Is Steelers QB Ben Roethlisberger really ageing badly?

Stop me if you’ve heard this one before. It’s not exactly a joke, more like a smirk the collective football world seems to be having for much of the offseason when they talk about Steelers quarterback Ben Roethlisberger. It goes like this: “Big Ben has had a great career, but he’s, you know, big, so he must be out of shape.

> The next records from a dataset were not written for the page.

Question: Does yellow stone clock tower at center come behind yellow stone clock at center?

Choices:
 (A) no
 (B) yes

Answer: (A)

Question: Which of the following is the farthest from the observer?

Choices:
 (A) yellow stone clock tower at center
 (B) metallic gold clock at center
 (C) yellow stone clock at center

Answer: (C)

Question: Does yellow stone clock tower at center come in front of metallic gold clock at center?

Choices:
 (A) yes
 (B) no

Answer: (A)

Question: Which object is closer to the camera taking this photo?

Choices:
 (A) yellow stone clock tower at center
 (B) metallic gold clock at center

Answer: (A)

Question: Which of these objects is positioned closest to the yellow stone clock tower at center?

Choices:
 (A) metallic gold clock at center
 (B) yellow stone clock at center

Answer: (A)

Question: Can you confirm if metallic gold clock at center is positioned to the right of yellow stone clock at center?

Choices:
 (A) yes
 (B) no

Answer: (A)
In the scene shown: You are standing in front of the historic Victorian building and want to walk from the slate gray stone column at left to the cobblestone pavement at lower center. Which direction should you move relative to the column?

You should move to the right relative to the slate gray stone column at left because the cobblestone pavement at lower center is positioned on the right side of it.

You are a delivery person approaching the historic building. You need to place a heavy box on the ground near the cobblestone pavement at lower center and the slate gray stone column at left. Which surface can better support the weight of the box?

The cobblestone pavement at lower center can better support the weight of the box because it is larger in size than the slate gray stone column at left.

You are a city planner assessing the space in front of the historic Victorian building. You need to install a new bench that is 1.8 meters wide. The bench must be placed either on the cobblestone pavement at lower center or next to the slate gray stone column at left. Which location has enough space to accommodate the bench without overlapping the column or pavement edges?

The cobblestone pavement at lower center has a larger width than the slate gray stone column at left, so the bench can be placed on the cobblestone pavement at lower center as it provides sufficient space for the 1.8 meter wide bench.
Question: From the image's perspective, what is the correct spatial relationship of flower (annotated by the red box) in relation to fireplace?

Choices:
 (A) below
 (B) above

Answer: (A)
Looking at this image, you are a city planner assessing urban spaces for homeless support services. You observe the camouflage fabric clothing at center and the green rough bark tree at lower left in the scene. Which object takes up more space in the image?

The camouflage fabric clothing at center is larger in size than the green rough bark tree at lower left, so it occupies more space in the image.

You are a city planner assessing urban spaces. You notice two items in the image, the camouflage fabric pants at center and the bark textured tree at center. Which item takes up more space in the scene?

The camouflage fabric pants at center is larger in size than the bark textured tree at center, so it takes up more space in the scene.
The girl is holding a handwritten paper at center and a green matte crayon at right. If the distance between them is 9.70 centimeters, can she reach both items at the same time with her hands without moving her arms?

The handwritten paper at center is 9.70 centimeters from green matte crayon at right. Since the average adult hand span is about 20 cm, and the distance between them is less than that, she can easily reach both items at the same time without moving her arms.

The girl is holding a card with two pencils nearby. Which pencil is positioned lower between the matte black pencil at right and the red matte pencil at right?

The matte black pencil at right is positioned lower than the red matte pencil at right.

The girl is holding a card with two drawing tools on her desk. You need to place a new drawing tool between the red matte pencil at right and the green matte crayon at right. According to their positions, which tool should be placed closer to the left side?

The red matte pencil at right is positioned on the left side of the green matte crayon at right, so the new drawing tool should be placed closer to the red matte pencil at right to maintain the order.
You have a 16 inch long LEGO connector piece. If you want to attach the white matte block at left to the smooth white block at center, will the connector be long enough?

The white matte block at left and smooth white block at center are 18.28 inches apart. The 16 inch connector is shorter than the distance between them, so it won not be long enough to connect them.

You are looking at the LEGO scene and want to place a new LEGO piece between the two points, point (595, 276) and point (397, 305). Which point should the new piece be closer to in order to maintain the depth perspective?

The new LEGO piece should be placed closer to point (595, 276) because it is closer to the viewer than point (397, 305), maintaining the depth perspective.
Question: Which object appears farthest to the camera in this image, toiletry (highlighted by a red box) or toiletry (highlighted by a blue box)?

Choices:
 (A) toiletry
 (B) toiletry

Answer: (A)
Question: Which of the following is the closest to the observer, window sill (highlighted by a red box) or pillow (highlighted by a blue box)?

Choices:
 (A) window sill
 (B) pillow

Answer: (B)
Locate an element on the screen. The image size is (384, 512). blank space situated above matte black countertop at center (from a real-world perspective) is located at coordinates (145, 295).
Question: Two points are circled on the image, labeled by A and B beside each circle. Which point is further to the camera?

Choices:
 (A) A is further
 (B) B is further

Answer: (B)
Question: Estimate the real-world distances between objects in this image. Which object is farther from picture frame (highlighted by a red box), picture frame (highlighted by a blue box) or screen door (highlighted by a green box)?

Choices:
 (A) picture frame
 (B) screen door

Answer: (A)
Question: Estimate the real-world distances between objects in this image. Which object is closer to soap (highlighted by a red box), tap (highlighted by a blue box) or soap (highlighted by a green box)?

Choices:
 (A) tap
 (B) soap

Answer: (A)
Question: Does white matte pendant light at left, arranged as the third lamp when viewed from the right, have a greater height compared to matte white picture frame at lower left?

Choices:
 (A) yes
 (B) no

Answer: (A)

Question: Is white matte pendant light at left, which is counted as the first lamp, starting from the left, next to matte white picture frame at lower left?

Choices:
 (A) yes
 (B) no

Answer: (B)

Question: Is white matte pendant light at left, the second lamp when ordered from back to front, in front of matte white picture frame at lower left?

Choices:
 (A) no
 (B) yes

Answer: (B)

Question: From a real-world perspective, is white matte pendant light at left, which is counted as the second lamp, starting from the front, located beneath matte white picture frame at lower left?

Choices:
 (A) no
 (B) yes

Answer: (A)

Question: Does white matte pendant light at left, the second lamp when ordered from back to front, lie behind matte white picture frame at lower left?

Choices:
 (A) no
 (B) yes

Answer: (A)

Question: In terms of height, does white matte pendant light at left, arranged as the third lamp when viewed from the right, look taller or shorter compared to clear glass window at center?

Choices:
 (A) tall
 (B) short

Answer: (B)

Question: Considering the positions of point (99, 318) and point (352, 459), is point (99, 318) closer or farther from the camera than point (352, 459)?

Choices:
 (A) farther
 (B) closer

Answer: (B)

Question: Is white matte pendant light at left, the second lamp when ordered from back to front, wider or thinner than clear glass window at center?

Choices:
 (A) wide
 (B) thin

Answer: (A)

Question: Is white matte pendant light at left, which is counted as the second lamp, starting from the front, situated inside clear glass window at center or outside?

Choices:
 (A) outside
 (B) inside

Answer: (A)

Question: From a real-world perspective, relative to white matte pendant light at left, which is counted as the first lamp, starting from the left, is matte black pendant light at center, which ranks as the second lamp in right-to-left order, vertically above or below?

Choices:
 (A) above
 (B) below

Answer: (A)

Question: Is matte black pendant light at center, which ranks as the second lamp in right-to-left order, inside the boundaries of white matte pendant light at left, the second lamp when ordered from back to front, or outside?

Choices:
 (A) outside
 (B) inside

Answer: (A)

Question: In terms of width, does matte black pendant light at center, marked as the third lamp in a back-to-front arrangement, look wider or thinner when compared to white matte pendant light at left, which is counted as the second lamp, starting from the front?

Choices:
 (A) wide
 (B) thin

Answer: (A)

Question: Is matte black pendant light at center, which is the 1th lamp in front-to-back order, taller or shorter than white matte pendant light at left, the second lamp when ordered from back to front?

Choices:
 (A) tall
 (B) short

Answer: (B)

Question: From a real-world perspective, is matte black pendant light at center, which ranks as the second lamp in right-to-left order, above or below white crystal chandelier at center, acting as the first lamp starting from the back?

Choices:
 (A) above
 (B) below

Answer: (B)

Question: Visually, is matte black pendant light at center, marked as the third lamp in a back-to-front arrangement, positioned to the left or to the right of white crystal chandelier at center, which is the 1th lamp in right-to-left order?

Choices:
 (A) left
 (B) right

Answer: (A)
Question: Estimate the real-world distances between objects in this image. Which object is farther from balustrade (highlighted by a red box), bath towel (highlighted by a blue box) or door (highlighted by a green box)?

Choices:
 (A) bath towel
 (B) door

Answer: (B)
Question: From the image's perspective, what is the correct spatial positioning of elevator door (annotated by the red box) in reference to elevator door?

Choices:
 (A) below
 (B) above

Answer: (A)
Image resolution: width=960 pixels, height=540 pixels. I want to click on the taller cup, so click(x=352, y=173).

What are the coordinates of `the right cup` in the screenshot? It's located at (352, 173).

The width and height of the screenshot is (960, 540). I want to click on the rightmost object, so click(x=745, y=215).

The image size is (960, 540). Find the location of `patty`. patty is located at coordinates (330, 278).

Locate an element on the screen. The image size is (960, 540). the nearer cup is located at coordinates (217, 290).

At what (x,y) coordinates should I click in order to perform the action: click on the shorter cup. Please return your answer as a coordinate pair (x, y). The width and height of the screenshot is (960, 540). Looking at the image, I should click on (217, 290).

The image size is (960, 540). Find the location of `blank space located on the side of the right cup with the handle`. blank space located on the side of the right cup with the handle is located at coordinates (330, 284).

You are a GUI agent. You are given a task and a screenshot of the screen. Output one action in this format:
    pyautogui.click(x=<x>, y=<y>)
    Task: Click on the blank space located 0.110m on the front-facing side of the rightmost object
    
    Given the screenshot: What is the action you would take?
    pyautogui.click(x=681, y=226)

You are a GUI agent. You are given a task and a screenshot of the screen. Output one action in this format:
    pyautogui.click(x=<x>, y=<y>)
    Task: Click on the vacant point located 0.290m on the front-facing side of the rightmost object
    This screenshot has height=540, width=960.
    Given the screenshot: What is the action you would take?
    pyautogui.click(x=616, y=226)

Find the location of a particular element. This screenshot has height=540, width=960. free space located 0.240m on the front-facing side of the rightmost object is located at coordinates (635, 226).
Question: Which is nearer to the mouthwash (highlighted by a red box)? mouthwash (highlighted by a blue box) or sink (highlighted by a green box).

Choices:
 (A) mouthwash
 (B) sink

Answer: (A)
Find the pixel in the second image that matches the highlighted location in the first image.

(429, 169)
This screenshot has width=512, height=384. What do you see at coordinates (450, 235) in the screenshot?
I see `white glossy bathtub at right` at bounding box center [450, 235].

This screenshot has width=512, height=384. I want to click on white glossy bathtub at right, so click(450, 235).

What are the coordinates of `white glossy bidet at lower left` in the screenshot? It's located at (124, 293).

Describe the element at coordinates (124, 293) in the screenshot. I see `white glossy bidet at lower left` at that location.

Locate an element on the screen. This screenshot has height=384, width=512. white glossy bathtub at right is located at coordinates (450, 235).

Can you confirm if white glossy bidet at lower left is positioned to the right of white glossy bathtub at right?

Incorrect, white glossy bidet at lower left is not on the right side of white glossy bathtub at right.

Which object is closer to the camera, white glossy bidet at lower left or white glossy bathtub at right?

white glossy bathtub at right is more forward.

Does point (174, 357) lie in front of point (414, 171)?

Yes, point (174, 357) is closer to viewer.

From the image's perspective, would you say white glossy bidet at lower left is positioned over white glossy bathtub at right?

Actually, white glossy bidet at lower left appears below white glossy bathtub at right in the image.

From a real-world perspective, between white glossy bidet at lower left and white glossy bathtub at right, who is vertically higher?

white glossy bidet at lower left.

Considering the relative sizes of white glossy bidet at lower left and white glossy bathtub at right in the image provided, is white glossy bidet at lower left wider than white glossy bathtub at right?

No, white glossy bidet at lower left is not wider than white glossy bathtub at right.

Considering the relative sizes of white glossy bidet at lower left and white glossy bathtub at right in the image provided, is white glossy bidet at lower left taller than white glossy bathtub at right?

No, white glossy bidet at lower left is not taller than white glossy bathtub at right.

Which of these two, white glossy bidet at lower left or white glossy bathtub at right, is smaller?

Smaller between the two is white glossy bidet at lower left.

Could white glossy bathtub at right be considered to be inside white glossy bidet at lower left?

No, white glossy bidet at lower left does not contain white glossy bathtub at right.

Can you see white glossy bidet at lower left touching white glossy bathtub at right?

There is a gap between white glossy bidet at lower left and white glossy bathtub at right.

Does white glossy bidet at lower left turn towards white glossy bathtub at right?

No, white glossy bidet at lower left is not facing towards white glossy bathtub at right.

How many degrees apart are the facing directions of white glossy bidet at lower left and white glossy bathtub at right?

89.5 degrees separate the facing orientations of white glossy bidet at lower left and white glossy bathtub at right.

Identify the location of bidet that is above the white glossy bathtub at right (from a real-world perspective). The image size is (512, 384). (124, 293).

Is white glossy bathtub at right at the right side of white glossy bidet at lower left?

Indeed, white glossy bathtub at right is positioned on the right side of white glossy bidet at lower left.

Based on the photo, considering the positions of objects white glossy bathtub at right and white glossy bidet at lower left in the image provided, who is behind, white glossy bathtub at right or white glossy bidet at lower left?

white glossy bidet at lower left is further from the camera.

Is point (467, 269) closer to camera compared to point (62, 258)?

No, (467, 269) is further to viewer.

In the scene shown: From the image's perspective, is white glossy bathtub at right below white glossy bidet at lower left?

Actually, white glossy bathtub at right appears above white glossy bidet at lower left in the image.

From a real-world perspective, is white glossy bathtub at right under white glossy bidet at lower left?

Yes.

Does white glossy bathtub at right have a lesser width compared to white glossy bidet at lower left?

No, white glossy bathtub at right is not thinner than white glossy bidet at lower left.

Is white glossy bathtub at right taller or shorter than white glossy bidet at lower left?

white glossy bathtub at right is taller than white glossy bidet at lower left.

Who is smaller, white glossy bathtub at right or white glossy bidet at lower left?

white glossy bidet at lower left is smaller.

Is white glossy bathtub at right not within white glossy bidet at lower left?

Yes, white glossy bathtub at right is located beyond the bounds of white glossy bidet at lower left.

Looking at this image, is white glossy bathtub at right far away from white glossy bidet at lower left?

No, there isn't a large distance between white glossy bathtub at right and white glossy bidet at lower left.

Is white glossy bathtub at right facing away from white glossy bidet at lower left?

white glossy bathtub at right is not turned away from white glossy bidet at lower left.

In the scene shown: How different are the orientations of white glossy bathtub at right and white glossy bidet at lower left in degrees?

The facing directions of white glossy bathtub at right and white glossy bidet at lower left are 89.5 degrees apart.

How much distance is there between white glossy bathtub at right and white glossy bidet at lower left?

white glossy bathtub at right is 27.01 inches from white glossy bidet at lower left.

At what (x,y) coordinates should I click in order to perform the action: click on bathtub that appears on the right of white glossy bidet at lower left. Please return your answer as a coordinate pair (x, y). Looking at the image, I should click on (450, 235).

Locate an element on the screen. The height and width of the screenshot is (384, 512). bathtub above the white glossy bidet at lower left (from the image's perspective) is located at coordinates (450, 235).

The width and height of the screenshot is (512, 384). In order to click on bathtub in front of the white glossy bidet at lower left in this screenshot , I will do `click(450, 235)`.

And after last season, he’s obviously finished.”

Sometimes it’s couched in a compliment, such as CBS Sports’ Cody Benjamin writing the other week that Ben, Aaron Rodgers, and Tom Brady are all dead solid locks for the Hall of Fame, but starting Big Ben’s write up with, “Roethlisberger hasn’t necessarily aged as gracefully as Brady and Rodgers…”

Sometimes it’s disguised as wisdom, like when Fansided runs stories with headlines like “3 reasons Ben Roethlisberger can’t be on the Steelers in 2021,” or featuring subheads like, “Roethlisberger’s overall regression will hurt the Steelers.”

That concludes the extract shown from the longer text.